I always make a pretty big push to get writing done in the new year. (I got my first rejection of the year this morning!) In honor of that, I thought I might post a few book reviews on some nonfiction writing books. The greatest piece of writing advice, though, is something I was told verbally by Ryan Gattis in his Writing The Novel class at Chapman: In writing, you are not trying to imitate life. You are trying to imitate your memory of life – and the stuff that goes on inside a person as they are living. It’s an internal artform. I think it helps to think about that when you’re deciding which scenes to leave and what to ditch, and where to put the internal dialogue (and why you have to have internal dialogue).
These four book have also helped me GREATLY toward sharpening my skills. Not just in actually writing, but also in learning to weather the pitfalls of Self that all creative endeavors uncover. I am learning more and more, though, that there really is no teacher like experience. Write a ton, and your writing will get better.
But in the absence of writing, there is reading about writing:
Aspects of the Novel, by EM Forster: I guess this book is fairly cliché these days for writing students. Or so says the website I was just on. But having never been exposed to Forster’s essays before, I was floored. He just outlines the decisions you’re making, and the deliberateness with which you have to see everything when you’re writing a novel, in a way that was totally new to me. I learned buckets, and still swear that I need to go back and read it again. It made writing a novel seem like a craft, and not like flailing around in sentences until you hit something that works. Particularly eye-opening were the passages about windows, and the passages about flat characters vs. round characters.
On Writing: 10th Anniversary Edition: A Memoir of the Craft, by Stephen King: the book is ½ memoir, and ½ writing tutorial. It’s interesting, funny, and it has much good advice tucked between the pages. I felt just a bit better about my own trials knowing that he had a stake on the wall to pin all his many rejection letters to, and to know that he was a starving English professor before Carrie was optioned in paperback. It was encouraging to hear that even Stephen King, the most prolific of writers, can have a life crisis that would make him stop writing for a while. And better still to know that writers return to their craft, even if it takes a while. His thoughts on scene description, adverbs, and editing have stuck with me. Perhaps my favorite section is the bit of writing he includes before edits, and after edits. It’s fascinating. Because of the structure of the book, it’s easy to get through. Even the instruction part feels like there’s a caring professor coaching you through it.

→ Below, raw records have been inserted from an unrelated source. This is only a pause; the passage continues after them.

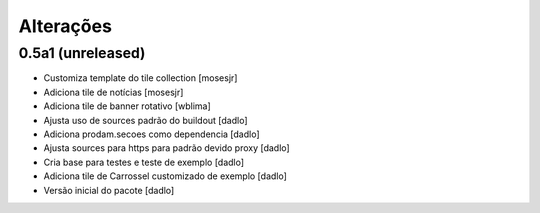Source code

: Alterações
----------


0.5a1 (unreleased)
^^^^^^^^^^^^^^^^^^
* Customiza template do tile collection [mosesjr]
* Adiciona tile de notícias [mosesjr]
* Adiciona tile de banner rotativo [wblima]
* Ajusta uso de sources padrão do buildout [dadlo]
* Adiciona prodam.secoes como dependencia [dadlo]
* Ajusta sources para https para padrão devido proxy [dadlo]
* Cria base para testes e teste de exemplo [dadlo]
* Adiciona tile de Carrossel customizado de exemplo [dadlo]
* Versão inicial do pacote [dadlo]

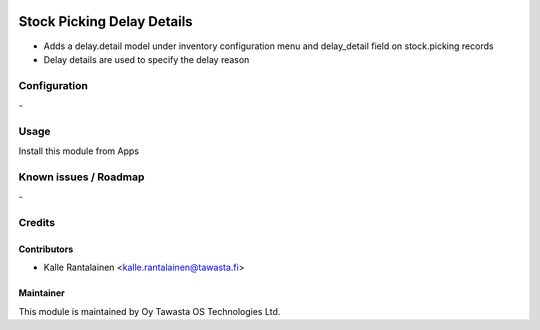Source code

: .. image:: https://img.shields.io/badge/licence-AGPL--3-blue.svg
   :target: http://www.gnu.org/licenses/agpl-3.0-standalone.html
   :alt: License: AGPL-3

===========================
Stock Picking Delay Details
===========================

* Adds a delay.detail model under inventory configuration
  menu and delay_detail field on stock.picking records
* Delay details are used to specify the delay reason

Configuration
=============
\-

Usage
=====
Install this module from Apps

Known issues / Roadmap
======================
\-

Credits
=======

Contributors
------------

* Kalle Rantalainen <kalle.rantalainen@tawasta.fi>

Maintainer
----------

.. image:: http://tawasta.fi/templates/tawastrap/images/logo.png
   :alt: Oy Tawasta OS Technologies Ltd.
   :target: http://tawasta.fi/

This module is maintained by Oy Tawasta OS Technologies Ltd.
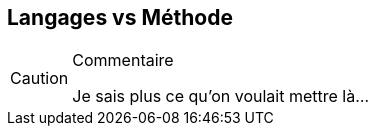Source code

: 
[[methode]]
== Langages vs Méthode

//-----------------------------------------------
ifndef::final[]
.Commentaire
[CAUTION]
====
*****
Je sais plus ce qu'on voulait mettre là...
*****
====
//-----------------------------------------------
endif::final[]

On Writing Well, 30th Anniversary Edition: The Classic Guide to Writing Nonfiction, by William Zinsser: I heard once that you could teach someone the rules of writing in about 2 weeks if you had the time. It’s the pacing, the punctuation, the finding your voice that takes the longest, the years of writing. This book is that “rules of writing” crash course, and it gives you tips on how to maximize your use of language at the same time. It’s also written well, with clarity, and is easy to get through. It’s not tied to genre or anything, either, so it’s a good all-around guide. Even if you feel like you already know the rules of writing, I guarantee you will learn something by reading this book, or be told stuff you’ve forgotten.

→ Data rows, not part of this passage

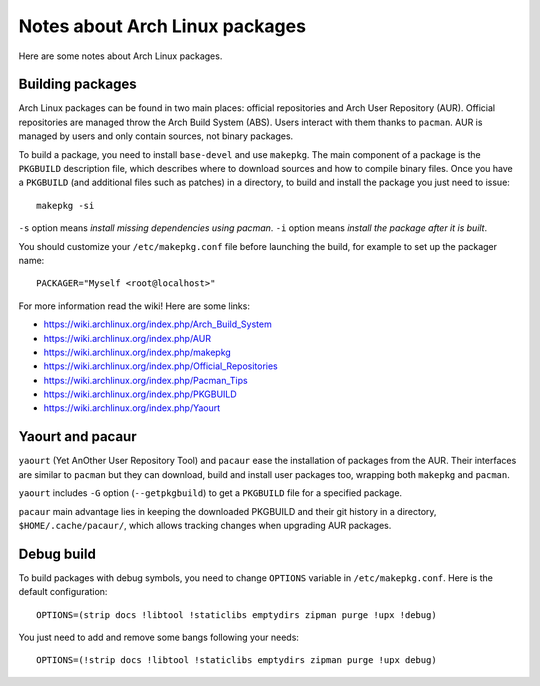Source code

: Notes about Arch Linux packages
===============================

Here are some notes about Arch Linux packages.

Building packages
-----------------

Arch Linux packages can be found in two main places: official repositories and
Arch User Repository (AUR). Official repositories are managed throw the Arch
Build System (ABS). Users interact with them thanks to ``pacman``. AUR is
managed by users and only contain sources, not binary packages.

To build a package, you need to install ``base-devel`` and use ``makepkg``.
The main component of a package is the ``PKGBUILD`` description file, which
describes where to download sources and how to compile binary files. Once you
have a ``PKGBUILD`` (and additional files such as patches) in a directory,
to build and install the package you just need to issue::

    makepkg -si

``-s`` option means *install missing dependencies using pacman*.
``-i`` option means *install the package after it is built*.

You should customize your ``/etc/makepkg.conf`` file before launching the build,
for example to set up the packager name::

    PACKAGER="Myself <root@localhost>"

For more information read the wiki! Here are some links:

- https://wiki.archlinux.org/index.php/Arch_Build_System
- https://wiki.archlinux.org/index.php/AUR
- https://wiki.archlinux.org/index.php/makepkg
- https://wiki.archlinux.org/index.php/Official_Repositories
- https://wiki.archlinux.org/index.php/Pacman_Tips
- https://wiki.archlinux.org/index.php/PKGBUILD
- https://wiki.archlinux.org/index.php/Yaourt


Yaourt and pacaur
-----------------

``yaourt`` (Yet AnOther User Repository Tool) and ``pacaur`` ease the
installation of packages from the AUR. Their interfaces are similar to
``pacman`` but they can download, build and install user packages too, wrapping
both ``makepkg`` and ``pacman``.

``yaourt`` includes ``-G`` option (``--getpkgbuild``) to get a ``PKGBUILD`` file
for a specified package.

``pacaur`` main advantage lies in keeping the downloaded PKGBUILD and their git
history in a directory, ``$HOME/.cache/pacaur/``, which allows tracking changes
when upgrading AUR packages.


Debug build
-----------

To build packages with debug symbols, you need to change ``OPTIONS`` variable
in ``/etc/makepkg.conf``. Here is the default configuration::

    OPTIONS=(strip docs !libtool !staticlibs emptydirs zipman purge !upx !debug)

You just need to add and remove some bangs following your needs::

    OPTIONS=(!strip docs !libtool !staticlibs emptydirs zipman purge !upx debug)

Bird by Bird: Some Instructions on Writing and Life, by Anne Lamott: Another part-memoir, although this one is mostly writing advice. The book is also a writing student cliché, of the worst kind. But hear it out. It’s a cliché for a reason (the reason is, it’s good). I do not know why or how, but for some reason this book was balm for my crazy-writer soul. She outlines all the neuroticism, the certainty that you’re failing, the daily struggle with yourself you have to navigate, and somehow makes it all seem funny. Not just funny, but cathartic. She’s nuts, in every way. But you’re nuts too, and laughing at her feels like you’re laughing at yourself, and suddenly it all seems manageable. Not only that, but it contains a billion good tips for fooling yourself into getting things on paper. And once you’ve learned the rules of writing, that’s your new biggest hurdle: how to get that butt into that chair, and convince your fingers to start typing.
Those are the ones that have stuck with me the longest. Want more? You can’t go wrong with John Gardener’s The Art of Fiction: Notes on Craft for Young Writers or Francine Prose’s Reading Like a Writer: A Guide for People Who Love Books and for Those Who Want to Write Them (P.S.). But I don’t find myself constantly thinking of their content as I write as I do with the above 4.